Geriatric program meets community need

By Ami Albernaz
March 1st, 2010

An inpatient geriatric psychiatry program at Saint Anne’s Hospital in Fall River, Mass., launched last Sept. is filling a void in care for older adults in southeastern Mass. facing acute emotional or cognitive problems and highlighting the value of providing specialized, integrated care for these adults.

The 16-bed unit serves patients, most ages 65 and older, who show signs of dementia with behavioral disturbance, significant depression or anxiety or other marked changes in behavior. The patients are assessed and treated by a team including a psychiatrist, neuropsychologist, clinical social workers, nurses and an occupational therapist, with the goal of helping them return to their “baseline” so that they can return home or to another living arrangement.
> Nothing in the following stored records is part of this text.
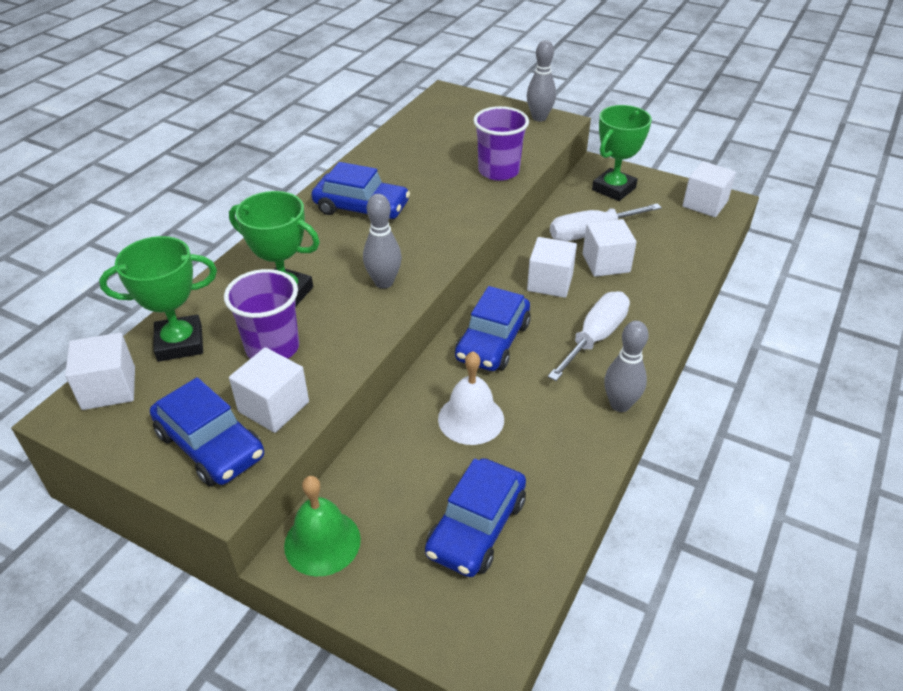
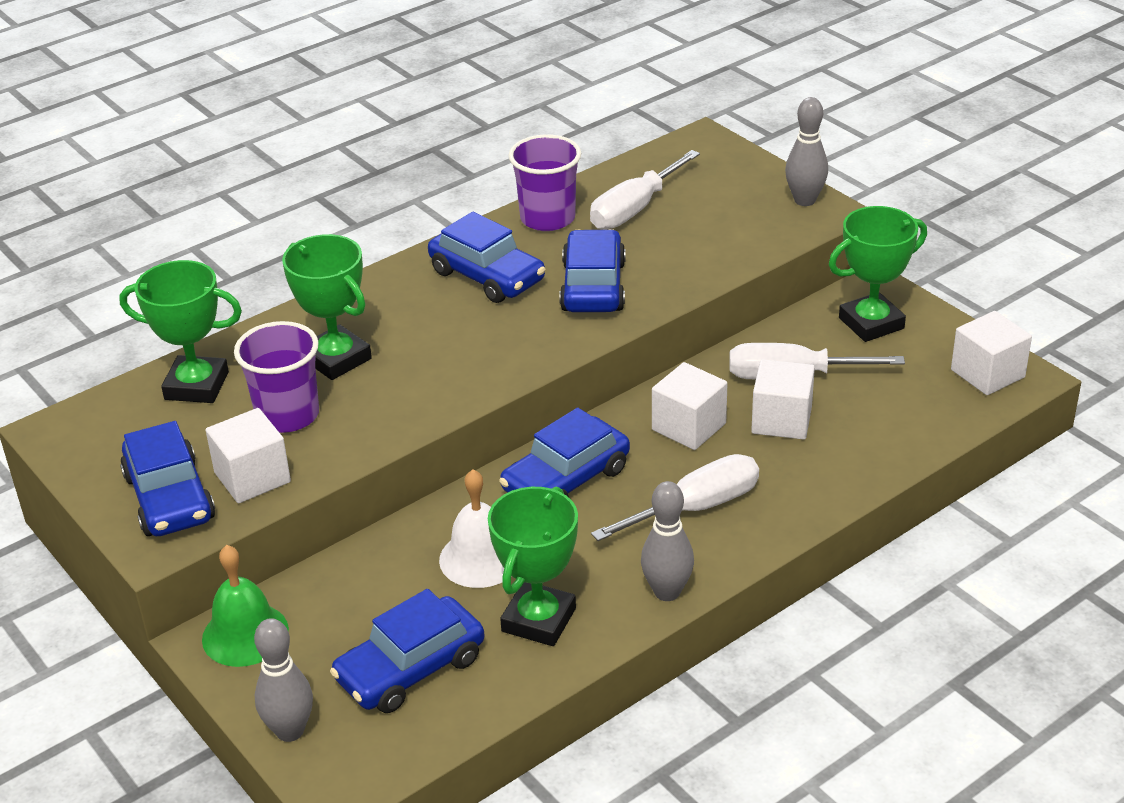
camera: 25 degrees right, 5 degrees down
white cube [65,333,135,410] -> none
grey bowling pin [363,194,402,289] -> grey bowling pin moved to [254,618,313,742]
purple cup [473,106,529,181] -> purple cup moved to [508,134,581,231]
none -> green trophy [488,487,578,646]
none -> blue car [559,229,626,312]
none -> white screwdriver [590,150,700,230]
“We go over the cases together and decide on a course of treatment,” says Rebecca Slean, MSW, LCSW, a social worker in the program. Recommendations for each patient are highly individualized, she adds. Family involvement and group therapy are both a significant part of the patient’s stay. Medical specialists and dietitians may also be involved in a patient’s course of treatment, depending on the nature of the problem.

Before the program began, older adults with psychiatric problems had to travel up toward Boston or into Rhode Island for inpatient services. “We’d been hearing from families and colleagues in the long-term care industry and in family services [that this program was needed],” says Carole Billington, RN, MSN, NEA-BC. “Geriatrics is a specialty; care of elders is a specialty. Many of our patients were being admitted to adult psychiatric units and that’s a different approach.”

According to the Massachusetts Health Data Consortium, 254 Fall River residents ages 60 and older were admitted for inpatient psychiatric care in fiscal year 2007. Just over a third were admitted to hospitals without a psychiatric unit because of a lack of available appropriate psychiatric services. (Many of these patients had accompanying medical conditions).

Patients are referred to Saint Anne’s program through referrals from families, elder service organizations, nursing homes, assisted living programs and area hospitals. Admission is available 24 hours a day.

In discharge planning, all aspects of care are addressed, which may include primary care and psychiatry appointments, visiting nurses and adult day health programs. For patients returning home, the team must determine that they would be safe there. Patients returning to a nursing home or assisted living must be able to return to those surroundings.

“When we’re sending someone back into the community, we go for a very tight discharge plan,” Slean says. Sometimes, the problem leading to admission “could have been medically induced and once that problem is resolved, the patient’s behavior goes back to baseline.”

Patients requiring more structured support after they’re discharged may be referred to a partial hospitalization program or intensive outpatient program through Saint Anne’s Center for Behavioral Medicine.

According to the American Association of Geriatric Psychiatry, one in five older adults in the U.S. will experience a psychiatric disorder, whether due to physical decline, medical illness, neurological deficits or psychosocial stressors.